Registered Republican in Arizona sentenced to probation after casting dead mom’s ballot in 2020

Registered Republican in Arizona sentenced to probation after casting dead mom’s ballot in 2020

A Scottsdale, Arizona, woman who cast her dead mother’s ballot in the 2020 presidential election escaped jail time Friday and was sentenced to two years probation instead.

According to Associated Press, the prosecutor in the case against Tracey Kay McKee, 64, argued that McKee should serve at least a month behind bars after she reportedly lied to investigators while also urging them to hold those who vote illegally to account.

In an interview with investigators, McKee said: “The only way to prevent voter fraud is to physically go in and punch a ballot. … I mean, voter fraud is going to be prevalent as long as there’s mail-in voting, for sure. I mean, there’s no way to ensure a fair election,” McKee told investigators. “And I don’t believe that this was a fair election. I do believe there was a lot of voter fraud.”

RELATED STORY: Not one, not two, but three states Mark Meadows registered to vote in

McKee’s mother, Mary Arendt, died on Oct. 5—just two days before early voting began.

The indictment against McKee alleges she “knowingly signed the name” of her mother, “under penalty of perjury,” and illegally submitted it to election officials during the period between Oct. 7 and Nov. 3.

Listen to a breakdown of the May primaries on Daily Kos Elections’ The Downballot podcast with David Nir and David Beard

According to reporting from the AZ Mirror, voter registration records from the Maricopa County Recorder’s Office show that both McKee and her mother were registered as Republicans. AP reports that McKee was never asked whether or not she voted for former President Trump.

“Your Honor, I would like to apologize,” McKee told Maricopa County Superior Court Judge Margaret LaBianca just before she was sentenced. “I don’t want to make the excuse for my behavior.
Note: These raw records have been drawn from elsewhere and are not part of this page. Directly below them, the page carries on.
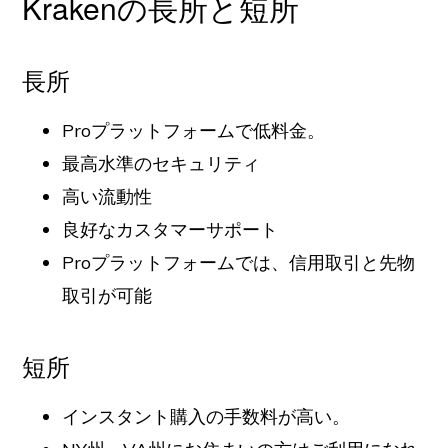
Krakenの長所と短所
長所
Proプラットフォームで低料金。
最高水準のセキュリティ
高い流動性
良好なカスタマーサポート
Proプラットフォームでは、信用取引と先物
取引が可能
短所
インスタント購入の手数料が高い。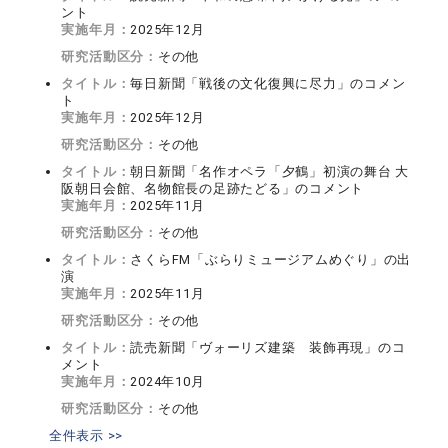
ント
実施年月：
2025年12月
研究活動区分：
その他
タイトル：
毎日新聞「戦後の文化復興に尽力」のコメン
ト
実施年月：
2025年12月
研究活動区分：
その他
タイトル：
朝日新聞「名作オペラ「夕鶴」初演の舞台 大
阪朝日会館、名物館長の足跡たどる」のコメント
実施年月：
2025年11月
研究活動区分：
その他
タイトル：
さくらFM「ぶらりミュージアムめぐり」の出
演
実施年月：
2025年11月
研究活動区分：
その他
タイトル：
読売新聞「ヴォーリズ建築 装飾再現」のコ
メント
実施年月：
2024年10月
研究活動区分：
その他
全件表示 >>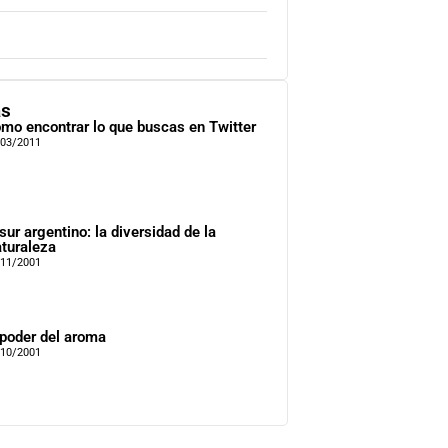
as
mo encontrar lo que buscas en Twitter
/03/2011
 sur argentino: la diversidad de la
turaleza
/11/2001
 poder del aroma
/10/2001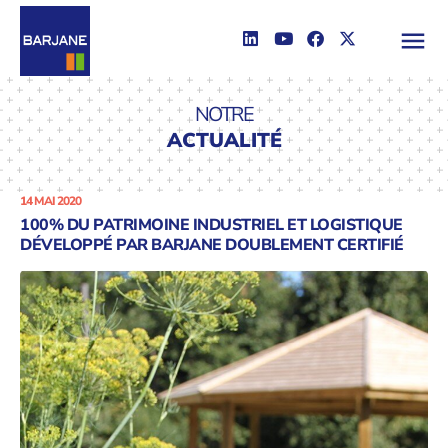
NOTRE
ACTUALITÉ
14 MAI 2020
100% DU PATRIMOINE INDUSTRIEL ET LOGISTIQUE
DÉVELOPPÉ PAR BARJANE DOUBLEMENT CERTIFIÉ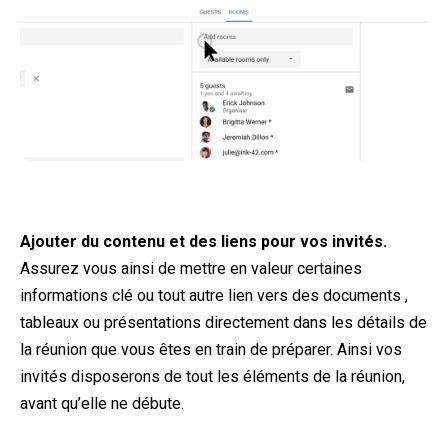
Ajouter du contenu et des liens pour vos invités.
Assurez vous ainsi de mettre en valeur certaines
informations clé ou tout autre lien vers des documents ,
tableaux ou présentations directement dans les détails de
la réunion que vous êtes en train de préparer. Ainsi vos
invités disposerons de tout les éléments de la réunion,
avant qu’elle ne débute.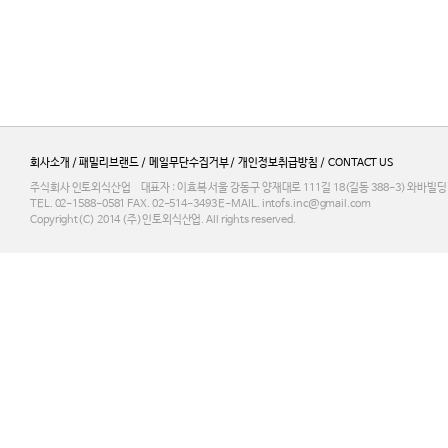
회사소개
/
패밀리브랜드
/
메일무단수집거부
개인정보취급방침
CONTACT US
/
/
주식회사 인토외식산업 대표자 : 이효복 서울 강동구 양재대로 111길 18(길동 388-3) 와바빌딩 3F
TEL. 02-1588-0581 FAX. 02-514-3493 E-MAIL. intofs.inc@gmail.com
Copyright(C) 2014 (주)인토외식산업. All rights reserved.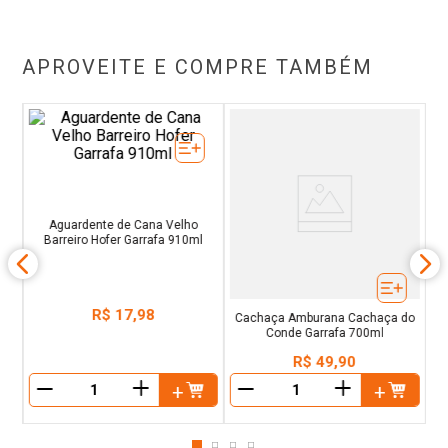
APROVEITE E COMPRE TAMBÉM
Aguardente de Cana Velho
Cachaça Amburana Cachaça do
Barreiro Hofer Garrafa 910ml
Conde Garrafa 700ml
R$
17
,
98
R$
49
,
90
＋
＋
－
－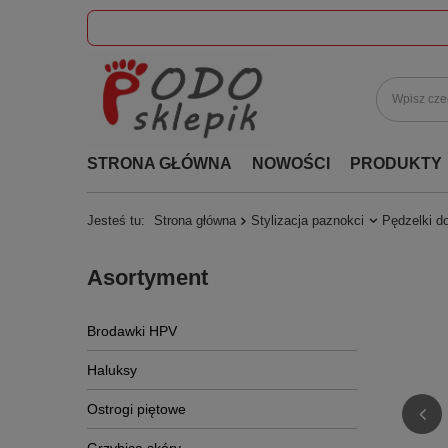
STRONA GŁÓWNA
NOWOŚCI
PRODUKTY
Jesteś tu:
Strona główna
Stylizacja paznokci
Pędzelki d
Asortyment
Brodawki HPV
Haluksy
Ostrogi piętowe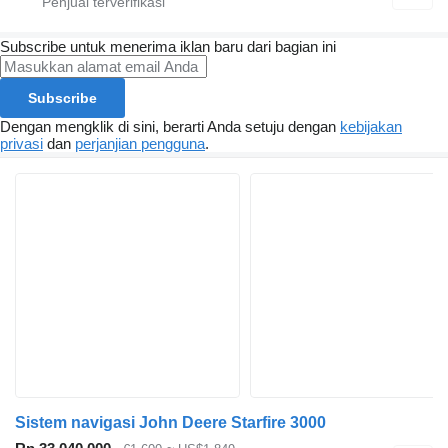
Subscribe untuk menerima iklan baru dari bagian ini
Subscribe
Dengan mengklik di sini, berarti Anda setuju dengan
kebijakan
privasi
dan
perjanjian pengguna
.
Sistem navigasi John Deere Starfire 3000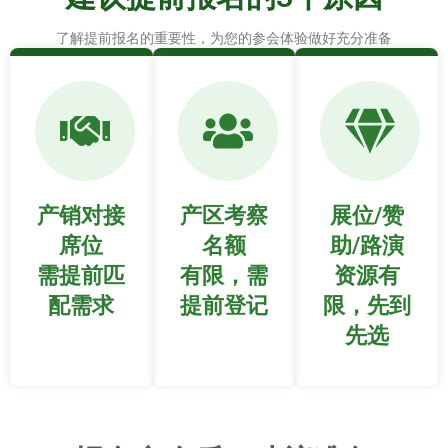
了解提前报名的重要性，为您的参会体验做好充分准备
产销对接
产区考察
展位/赞
席位
名额
助/路演
需提前匹
有限，需
资源有
配需求
提前登记
限，先到
先选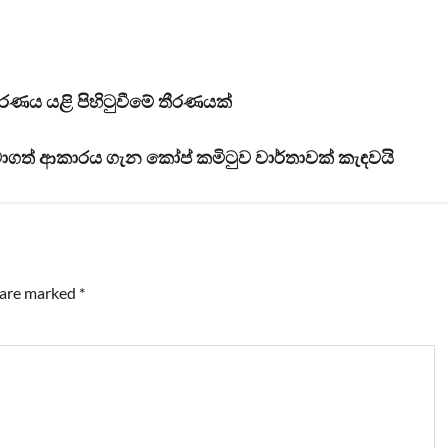
ණය යළි පිහිටුවීමේ තීරණයක්
ාගත් ආකාරය ගැන කෝප් කමිටුව වාර්තාවක් කැඳවයි
s are marked
*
What I did was wrong and I’m prepared to accept the consequences handed down by the court.”

McKee’s attorney, Tom Henze, vehemently argued against jail time for his client.

“Simply stated, over a long period of time, in voluminous cases, 67 cases, nobody in this state for similar cases, in similar context … nobody got jail time,” Henze said. “The court didn’t impose jail time at all.”
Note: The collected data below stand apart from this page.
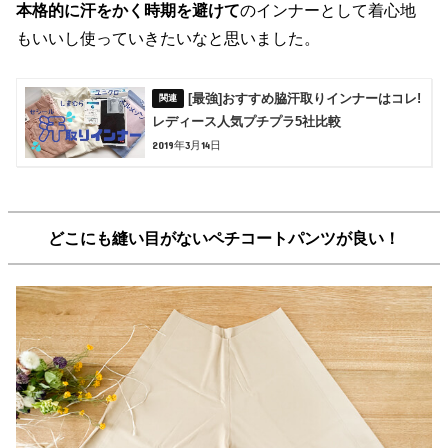
本格的に汗をかく時期を避けて
のインナーとして着心地
もいいし使っていきたいなと思いました。
[最強]おすすめ脇汗取りインナーはコレ!
レディース人気プチプラ5社比較
2019年3月14日
どこにも縫い目がないペチコートパンツが良い！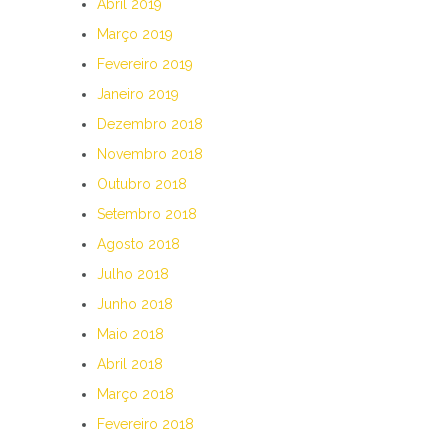
Abril 2019
Março 2019
Fevereiro 2019
Janeiro 2019
Dezembro 2018
Novembro 2018
Outubro 2018
Setembro 2018
Agosto 2018
Julho 2018
Junho 2018
Maio 2018
Abril 2018
Março 2018
Fevereiro 2018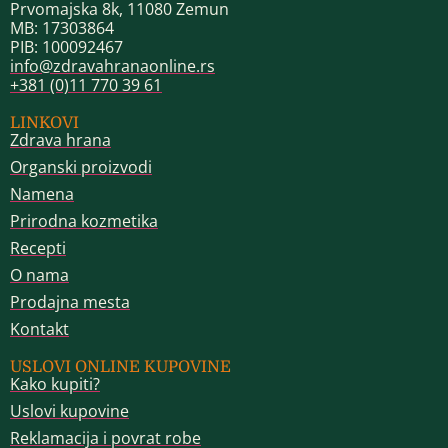
Prvomajska 8k, 11080 Zemun
MB: 17303864
PIB: 100092467
info@zdravahranaonline.rs
+381 (0)11 770 39 61
LINKOVI
Zdrava hrana
Organski proizvodi
Namena
Prirodna kozmetika
Recepti
O nama
Prodajna mesta
Kontakt
USLOVI ONLINE KUPOVINE
Kako kupiti?
Uslovi kupovine
Reklamacija i povrat robe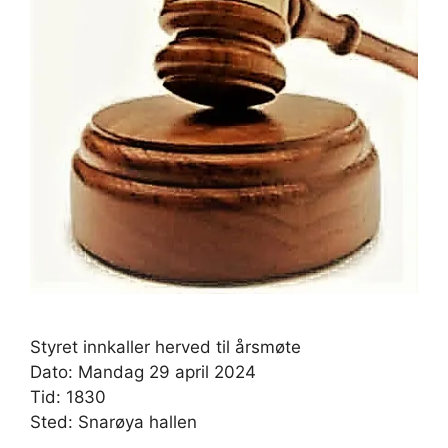
Styret innkaller herved til årsmøte
Dato: Mandag 29 april 2024
Tid: 1830
Sted: Snarøya hallen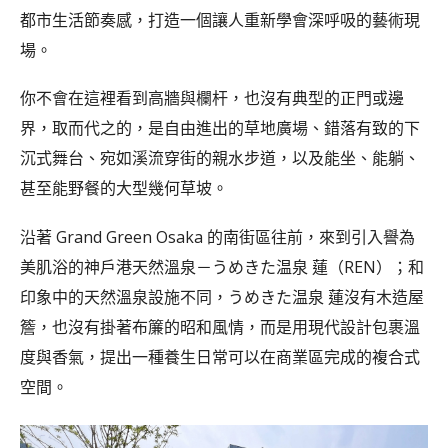
都市生活節奏感，打造一個讓人重新學會深呼吸的藝術現
場。
你不會在這裡看到高牆與欄杆，也沒有典型的正門或邊
界，取而代之的，是自由進出的草地廣場、錯落有致的下
沉式舞台、宛如溪流穿街的親水步道，以及能坐、能躺、
甚至能野餐的大型幾何草坡。
沿著 Grand Green Osaka 的南街區往前，來到引入譽為
美肌浴的神戶港天然溫泉－うめきた温泉 蓮（REN）；和
印象中的天然溫泉設施不同，うめきた温泉 蓮沒有木造屋
簷，也沒有掛著布簾的昭和風情，而是用現代設計包裹溫
度與香氣，提出一種養生日常可以在商業區完成的複合式
空間。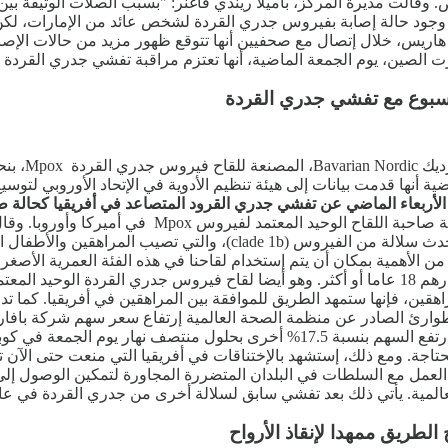
قالت مديرة المركز، باميلا ريندي فاغنر: "بسبب الصلات الوثيقة بين أ
ة وجود حالة إصابة بفيروس جدري القردة لشخص عائد من الإمارات، لكن لم
ة، مارغريت هاريس، خلال إتصال مع صحفيين أنها تتوقع ظهور مزيد من حالات
لصين، يوم الجمعة الماضية، أنها تعتزم مراقبة تفشي جدري القردة بين
الأربعاء الماضي عن تفشي جدري القرود المتصاعد في أفريقيا كحالة طو
، بما عزز من أداء أسهم الشركة صاحبة اللقاح
ص تقل أعمارهم عن 18 عاما، لذلك سيكون من الأهمية بمكان أن يتم إستخدام لقاحنا في هذه ا
بإسم إيمفانيكس، معتمد حاليا للإستخدام فقط للبالغين الذين تبلغ أعمارهم 18 عاما أو أكثر. وهو أيضا ل
راهقين، فإنها ستمهد الطريق للموافقة بين المراهقين في أفريقيا. كما ت
الرعاية الصحية الأخرى، وسط تصورات للطلب المتزايد على اللقاح. وإرتفع السهم بنس
حتاجة. ومع ذلك، إستشهد بالإختناقات في أفريقيا التي منعت حتى الآن ت
لطريق ممهدا لإنقاذ الأرواح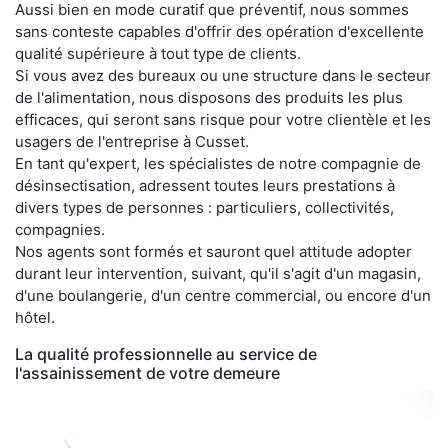
Aussi bien en mode curatif que préventif, nous sommes
sans conteste capables d'offrir des opération d'excellente
qualité supérieure à tout type de clients.
Si vous avez des bureaux ou une structure dans le secteur
de l'alimentation, nous disposons des produits les plus
efficaces, qui seront sans risque pour votre clientèle et les
usagers de l'entreprise à Cusset.
En tant qu'expert, les spécialistes de notre compagnie de
désinsectisation, adressent toutes leurs prestations à
divers types de personnes : particuliers, collectivités,
compagnies.
Nos agents sont formés et sauront quel attitude adopter
durant leur intervention, suivant, qu'il s'agit d'un magasin,
d'une boulangerie, d'un centre commercial, ou encore d'un
hôtel.
La qualité professionnelle au service de
l'assainissement de votre demeure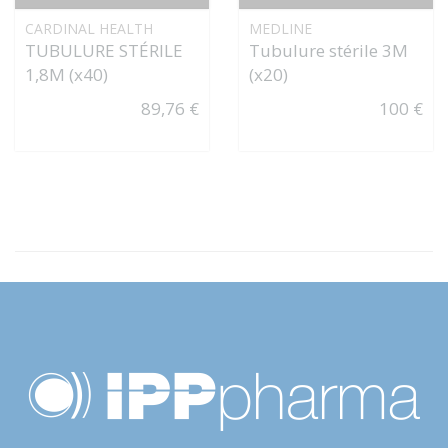
CARDINAL HEALTH
MEDLINE
TUBULURE STÉRILE
Tubulure stérile 3M
1,8M (x40)
(x20)
89,76 €
100 €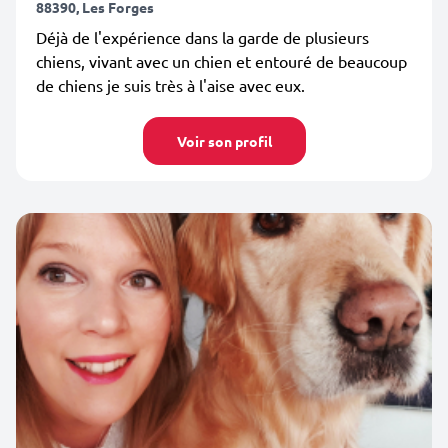
88390, Les Forges
Déjà de l'expérience dans la garde de plusieurs
chiens, vivant avec un chien et entouré de beaucoup
de chiens je suis très à l'aise avec eux.
Voir son profil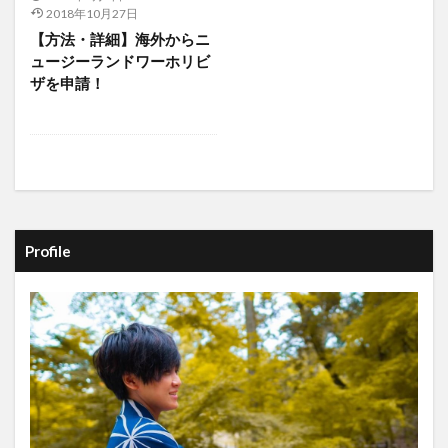
2018年10月27日
【方法・詳細】海外からニ
ュージーランドワーホリビ
ザを申請！
Profile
According to Fortune after an exhaustive review of voter fraud in six states by the AP, less than 475 cases were uncovered. Not nearly enough to have changed the outcome of Trump’s loss to Biden.
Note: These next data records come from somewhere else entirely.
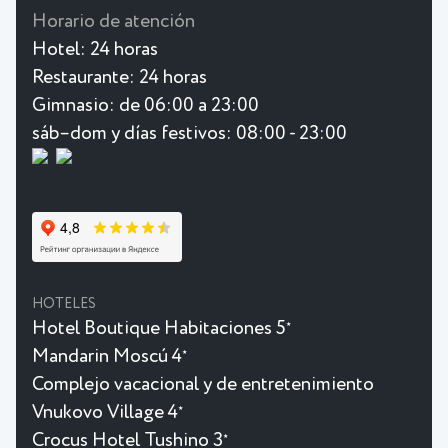
Horario de atención
Hotel:
24 horas
Restaurante:
24 horas
Gimnasio:
de 06:00 a 23:00
sáb–dom y días festivos: 08:00 - 23:00
HOTELES
Hotel Boutique Habitaciones 5
★
Mandarin Moscú 4
★
Complejo vacacional y de entretenimiento
Vnukovo Village 4
★
Crocus Hotel Tushino 3
★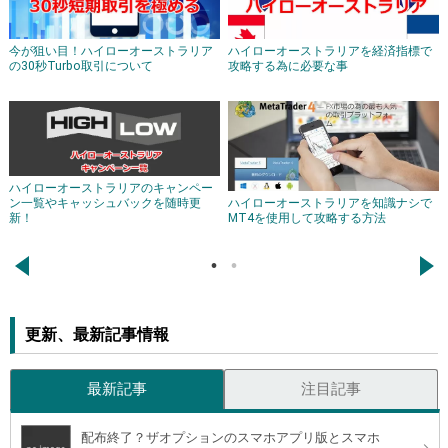
今が狙い目！ハイローオーストラリア
ハイローオーストラリアを経済指標で
の30秒Turbo取引について
攻略する為に必要な事
ハイローオーストラリアのキャンペー
ハイローオーストラリアを知識ナシで
ン一覧やキャッシュバックを随時更
MT4を使用して攻略する方法
新！
←
→
更新、最新記事情報
最新記事
注目記事
配布終了？ザオプションのスマホアプリ版とスマホ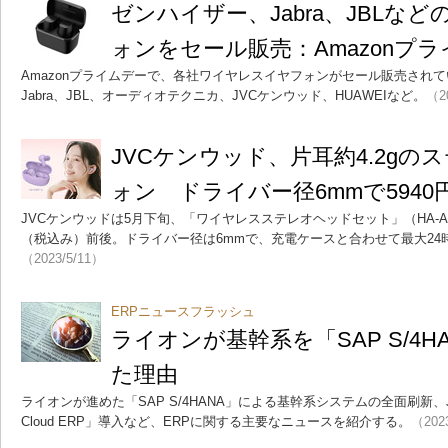
ゼンハイザー、Jabra、JBLな
ォンをセール販売：Amazonプ
Amazonプライムデーで、各社ワイヤレスイヤフォンがセール販売され
Jabra、JBL、オーディオテクニカ、JVCケンウッド、HUAWEIなど。
（2
JVCケンウッド、片耳約4.2g
ォン ドライバー径6mmで5940
JVCケンウッドは5月下旬、「ワイヤレスステレオヘッドセット」（HA-A2
（税込み）前後。ドライバー径は6mmで、充電ケースと合わせて最大24
（2023/5/11）
ERPニュースフラッシュ
ライオンが基幹系を「SAP S/4
た理由
ライオンが進めた「SAP S/4HANA」による基幹系システムの全面刷新、JVCケ
Cloud ERP」導入など、ERPに関する主要なニュースを紹介する。
（202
There is one case however that stands outs—Mark ‘Big Lie’ Meadows, Trump’s former chief of staff, was removed from voter rolls in North Carolina after it was discovered he was registered in both Virginia and North Carolina. Then yet another state popped up: South Carolina.

“What we’re hearing is voter fraud is out there,” Todd Lawson, the Assistant Attorney General in McKee’s case told LaBianca. “And essentially what we’re seeing here is someone who says ‘Well, I’m going to commit voter fraud because it’s a big problem and I’m just going to slide in under the radar. And I’m going to do it because everybody else is doing it and I can get away with it.’